Protecting secrets is a key challenge in our contemporary information-based era. In common situations, however, revealing secrets appears unavoidable; for instance, when identifying oneself in a bank to retrieve money. In turn, this may have highly undesirable consequences in the unlikely, yet not unrealistic, case where the bank's security gets compromised. This naturally raises the question of whether disclosing secrets is fundamentally necessary for identifying oneself, or more generally for proving a statement to be correct.
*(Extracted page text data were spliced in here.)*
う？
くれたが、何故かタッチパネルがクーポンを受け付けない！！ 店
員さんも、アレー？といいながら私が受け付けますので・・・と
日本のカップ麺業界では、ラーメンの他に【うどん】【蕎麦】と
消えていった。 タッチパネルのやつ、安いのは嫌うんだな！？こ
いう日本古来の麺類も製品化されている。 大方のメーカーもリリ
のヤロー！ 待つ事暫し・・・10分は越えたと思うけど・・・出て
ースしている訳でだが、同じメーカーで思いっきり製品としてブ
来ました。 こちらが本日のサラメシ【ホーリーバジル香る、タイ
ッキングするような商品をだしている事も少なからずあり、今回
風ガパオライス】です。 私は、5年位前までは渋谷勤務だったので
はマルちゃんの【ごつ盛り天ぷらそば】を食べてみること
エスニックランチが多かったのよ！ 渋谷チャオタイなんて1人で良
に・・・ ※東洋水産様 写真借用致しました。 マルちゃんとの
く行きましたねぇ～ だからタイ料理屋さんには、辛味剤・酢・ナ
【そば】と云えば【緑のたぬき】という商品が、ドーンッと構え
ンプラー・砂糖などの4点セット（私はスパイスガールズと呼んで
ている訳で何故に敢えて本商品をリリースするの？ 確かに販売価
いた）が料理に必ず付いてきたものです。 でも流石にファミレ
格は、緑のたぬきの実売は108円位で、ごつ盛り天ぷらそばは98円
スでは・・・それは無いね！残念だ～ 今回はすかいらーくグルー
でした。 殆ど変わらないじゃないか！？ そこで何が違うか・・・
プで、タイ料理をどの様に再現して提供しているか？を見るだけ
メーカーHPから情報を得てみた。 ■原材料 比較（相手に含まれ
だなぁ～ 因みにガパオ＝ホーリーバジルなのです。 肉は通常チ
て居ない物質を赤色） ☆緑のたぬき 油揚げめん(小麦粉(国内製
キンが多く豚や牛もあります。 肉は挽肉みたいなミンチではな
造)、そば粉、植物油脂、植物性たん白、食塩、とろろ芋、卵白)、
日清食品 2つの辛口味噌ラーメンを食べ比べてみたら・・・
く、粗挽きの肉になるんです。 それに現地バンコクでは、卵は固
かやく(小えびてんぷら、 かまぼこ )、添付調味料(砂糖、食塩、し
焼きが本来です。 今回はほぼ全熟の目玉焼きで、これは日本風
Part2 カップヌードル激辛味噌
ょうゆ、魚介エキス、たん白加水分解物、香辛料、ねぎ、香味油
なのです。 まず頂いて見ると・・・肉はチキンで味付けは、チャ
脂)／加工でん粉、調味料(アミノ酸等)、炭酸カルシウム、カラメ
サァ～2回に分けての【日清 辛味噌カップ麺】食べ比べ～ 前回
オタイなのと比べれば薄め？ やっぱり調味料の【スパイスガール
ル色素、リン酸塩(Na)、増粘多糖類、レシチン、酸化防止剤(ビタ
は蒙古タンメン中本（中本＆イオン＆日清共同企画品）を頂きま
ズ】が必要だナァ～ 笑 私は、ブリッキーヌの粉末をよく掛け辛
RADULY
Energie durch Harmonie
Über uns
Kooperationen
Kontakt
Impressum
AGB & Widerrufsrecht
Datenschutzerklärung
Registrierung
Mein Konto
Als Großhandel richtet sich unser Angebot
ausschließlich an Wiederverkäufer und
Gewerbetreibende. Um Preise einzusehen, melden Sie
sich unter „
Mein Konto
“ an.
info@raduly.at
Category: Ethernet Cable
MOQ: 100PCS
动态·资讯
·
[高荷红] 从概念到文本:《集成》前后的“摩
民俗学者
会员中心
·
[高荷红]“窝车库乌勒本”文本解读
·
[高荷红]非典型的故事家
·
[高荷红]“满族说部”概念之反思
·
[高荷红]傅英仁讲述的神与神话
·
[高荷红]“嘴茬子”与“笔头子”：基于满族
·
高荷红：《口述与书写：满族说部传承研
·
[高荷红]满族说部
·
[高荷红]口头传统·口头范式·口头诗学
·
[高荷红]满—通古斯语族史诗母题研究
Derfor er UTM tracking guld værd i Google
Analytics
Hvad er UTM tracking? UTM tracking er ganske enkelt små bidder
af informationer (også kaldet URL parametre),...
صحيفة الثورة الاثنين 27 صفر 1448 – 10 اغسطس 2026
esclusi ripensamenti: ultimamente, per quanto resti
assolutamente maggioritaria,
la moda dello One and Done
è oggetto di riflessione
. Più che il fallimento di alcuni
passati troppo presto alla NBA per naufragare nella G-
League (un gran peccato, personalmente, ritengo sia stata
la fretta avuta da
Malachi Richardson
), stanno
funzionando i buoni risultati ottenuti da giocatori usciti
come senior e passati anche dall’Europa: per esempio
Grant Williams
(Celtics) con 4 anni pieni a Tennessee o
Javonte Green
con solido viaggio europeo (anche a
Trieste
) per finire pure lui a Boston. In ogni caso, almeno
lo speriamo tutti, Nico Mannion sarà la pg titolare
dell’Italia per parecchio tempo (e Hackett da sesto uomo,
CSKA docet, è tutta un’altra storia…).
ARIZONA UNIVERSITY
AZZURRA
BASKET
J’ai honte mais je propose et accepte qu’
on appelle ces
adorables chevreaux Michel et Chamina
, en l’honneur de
Developments in computer science provide an elegant solution via the concept of zero-knowledge proofs: a prover can convince a verifier of the validity of a certain statement without facilitating the elaboration of a proof at all. In this work, we report the experimental realization of such a zero-knowledge protocol involving two separated verifier-prover pairs. Security is enforced via the physical principle of special relativity, and no computational assumption (such as the existence of one-way functions) is required. Our implementation exclusively relies on off-the-shelf equipment and works at both short (60 m) and long distances (≥400 m) in about one second. This demonstrates the practical potential of multi-prover zero-knowledge protocols, promising for identification tasks and blockchain applications such as cryptocurrencies or smart contracts.
保护秘密是我们当代信息时代的一个关键挑战。然而,在常见情况下,透露秘密似乎是不可避免的;例如,在银行识别自己以取款时。反过来,在不太可能但并非不现实的情况下,如果银行的安全系统受到攻击,这可能会带来非常不利的后果。这自然引发了一个问题,即透露秘密对于识别自己,或者更一般地说,对于证明陈述是正确的,是否从根本上是必要的。计算机科学的发展通过零知识证明的概念提供了一个优雅的解决方案:证明者可以在不提供证明细节的情况下说服验证者某个陈述的有效性。在这项工作中,我们报告了涉及两个分离的验证者-证明者对的这种零知识协议的实验实现。安全性通过特殊相对论的物理原理来强制实施,并且不需要任何计算假设(例如单向函数的存在)。我们的实现完全依赖于现成的设备,并且在大约一秒钟内可在短距离(60m)和长距离(≥400m)上工作。这证明了多证明者零知识协议的实际潜力,有望用于身份识别任务和区块链应用,例如加密货币或智能合约。